**Instructions to follow**:
The answer must consist of every line in the records below that contains the string "storage".

*** Opening of Records for this task ***

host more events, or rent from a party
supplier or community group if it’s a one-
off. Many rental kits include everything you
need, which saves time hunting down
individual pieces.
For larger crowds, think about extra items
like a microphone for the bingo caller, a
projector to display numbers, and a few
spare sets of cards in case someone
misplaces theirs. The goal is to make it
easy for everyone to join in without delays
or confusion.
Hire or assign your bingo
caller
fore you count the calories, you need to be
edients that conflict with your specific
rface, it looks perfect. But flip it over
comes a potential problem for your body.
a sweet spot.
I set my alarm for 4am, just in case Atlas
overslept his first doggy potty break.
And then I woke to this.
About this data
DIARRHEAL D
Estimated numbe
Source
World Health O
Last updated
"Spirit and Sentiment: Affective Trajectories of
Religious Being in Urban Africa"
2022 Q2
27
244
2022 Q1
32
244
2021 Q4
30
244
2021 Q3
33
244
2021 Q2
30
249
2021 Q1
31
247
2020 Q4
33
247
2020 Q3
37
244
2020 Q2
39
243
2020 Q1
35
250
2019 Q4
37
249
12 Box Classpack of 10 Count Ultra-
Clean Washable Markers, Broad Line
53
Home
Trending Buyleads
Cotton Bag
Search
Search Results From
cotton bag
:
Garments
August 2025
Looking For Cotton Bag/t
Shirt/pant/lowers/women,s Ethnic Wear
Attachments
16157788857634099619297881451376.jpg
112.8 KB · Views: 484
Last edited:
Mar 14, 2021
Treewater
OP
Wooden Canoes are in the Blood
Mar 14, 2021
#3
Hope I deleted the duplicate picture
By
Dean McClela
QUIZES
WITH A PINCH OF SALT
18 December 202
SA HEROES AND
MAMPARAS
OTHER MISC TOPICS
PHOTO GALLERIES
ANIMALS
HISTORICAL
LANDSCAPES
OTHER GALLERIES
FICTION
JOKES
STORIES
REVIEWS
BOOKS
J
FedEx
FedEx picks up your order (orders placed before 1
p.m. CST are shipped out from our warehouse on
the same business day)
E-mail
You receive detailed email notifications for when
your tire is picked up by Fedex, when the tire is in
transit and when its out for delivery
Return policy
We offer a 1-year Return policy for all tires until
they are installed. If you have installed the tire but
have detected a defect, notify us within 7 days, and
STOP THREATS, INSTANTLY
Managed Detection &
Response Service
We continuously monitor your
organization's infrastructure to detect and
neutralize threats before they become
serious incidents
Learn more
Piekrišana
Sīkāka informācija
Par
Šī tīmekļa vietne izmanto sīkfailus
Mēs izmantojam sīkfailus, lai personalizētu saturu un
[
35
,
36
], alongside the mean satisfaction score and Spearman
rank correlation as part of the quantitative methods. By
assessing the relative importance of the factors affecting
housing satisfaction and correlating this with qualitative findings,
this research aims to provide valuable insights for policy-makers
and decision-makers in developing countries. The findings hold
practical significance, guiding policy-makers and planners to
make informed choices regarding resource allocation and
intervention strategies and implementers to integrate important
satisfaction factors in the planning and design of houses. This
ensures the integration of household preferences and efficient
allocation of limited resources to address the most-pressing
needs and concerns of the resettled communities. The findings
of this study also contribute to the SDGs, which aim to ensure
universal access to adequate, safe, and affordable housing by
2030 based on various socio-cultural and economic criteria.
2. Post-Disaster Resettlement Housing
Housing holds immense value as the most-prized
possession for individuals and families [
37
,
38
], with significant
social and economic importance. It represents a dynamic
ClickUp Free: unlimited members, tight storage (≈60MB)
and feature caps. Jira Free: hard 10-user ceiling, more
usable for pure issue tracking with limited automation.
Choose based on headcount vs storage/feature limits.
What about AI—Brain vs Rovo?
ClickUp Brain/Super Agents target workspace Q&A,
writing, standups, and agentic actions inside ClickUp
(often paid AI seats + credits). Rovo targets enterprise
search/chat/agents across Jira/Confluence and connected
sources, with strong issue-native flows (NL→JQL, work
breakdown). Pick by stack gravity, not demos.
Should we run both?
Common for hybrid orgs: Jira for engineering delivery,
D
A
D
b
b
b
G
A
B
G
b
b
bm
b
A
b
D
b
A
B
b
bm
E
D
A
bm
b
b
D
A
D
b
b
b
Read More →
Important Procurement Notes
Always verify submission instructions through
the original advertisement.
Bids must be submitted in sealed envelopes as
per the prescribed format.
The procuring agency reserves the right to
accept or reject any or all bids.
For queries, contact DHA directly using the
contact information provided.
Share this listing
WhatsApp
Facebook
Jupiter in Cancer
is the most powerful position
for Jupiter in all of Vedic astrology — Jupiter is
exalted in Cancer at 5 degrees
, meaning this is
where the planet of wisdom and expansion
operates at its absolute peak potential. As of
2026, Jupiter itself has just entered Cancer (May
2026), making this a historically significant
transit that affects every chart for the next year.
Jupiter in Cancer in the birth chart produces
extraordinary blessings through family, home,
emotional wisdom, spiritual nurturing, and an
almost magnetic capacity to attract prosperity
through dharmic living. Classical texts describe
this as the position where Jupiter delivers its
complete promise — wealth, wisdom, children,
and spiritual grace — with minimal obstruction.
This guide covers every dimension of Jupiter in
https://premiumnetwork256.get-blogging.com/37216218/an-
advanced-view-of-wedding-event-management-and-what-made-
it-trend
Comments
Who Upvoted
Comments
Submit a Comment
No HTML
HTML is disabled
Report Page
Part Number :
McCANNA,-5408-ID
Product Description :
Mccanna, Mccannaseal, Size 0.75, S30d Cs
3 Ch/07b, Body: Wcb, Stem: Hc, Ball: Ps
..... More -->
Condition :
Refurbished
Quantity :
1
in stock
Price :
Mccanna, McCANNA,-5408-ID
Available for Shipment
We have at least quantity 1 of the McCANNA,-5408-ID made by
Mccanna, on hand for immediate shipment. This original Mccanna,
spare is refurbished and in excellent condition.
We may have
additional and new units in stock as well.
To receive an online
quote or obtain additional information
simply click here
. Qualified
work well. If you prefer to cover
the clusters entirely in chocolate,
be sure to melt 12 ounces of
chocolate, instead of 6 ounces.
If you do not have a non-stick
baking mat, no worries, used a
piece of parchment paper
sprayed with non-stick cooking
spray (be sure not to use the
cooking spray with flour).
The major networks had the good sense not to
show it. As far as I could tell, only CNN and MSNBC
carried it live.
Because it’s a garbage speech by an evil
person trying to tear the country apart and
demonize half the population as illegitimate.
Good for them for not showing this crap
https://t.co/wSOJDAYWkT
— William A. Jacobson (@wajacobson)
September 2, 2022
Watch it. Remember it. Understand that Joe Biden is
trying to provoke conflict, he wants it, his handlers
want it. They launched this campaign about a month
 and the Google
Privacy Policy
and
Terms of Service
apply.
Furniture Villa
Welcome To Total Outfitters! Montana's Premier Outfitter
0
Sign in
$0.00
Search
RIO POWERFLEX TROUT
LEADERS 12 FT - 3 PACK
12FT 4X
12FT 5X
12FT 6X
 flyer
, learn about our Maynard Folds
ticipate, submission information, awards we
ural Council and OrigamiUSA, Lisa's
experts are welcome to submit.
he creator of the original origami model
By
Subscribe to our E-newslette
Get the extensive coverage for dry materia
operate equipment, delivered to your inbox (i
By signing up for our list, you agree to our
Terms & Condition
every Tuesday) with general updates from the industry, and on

*** Close of Records for this task ***

**Finished exercise**:
ClickUp Free: unlimited members, tight storage (≈60MB)
Choose based on headcount vs storage/feature limits.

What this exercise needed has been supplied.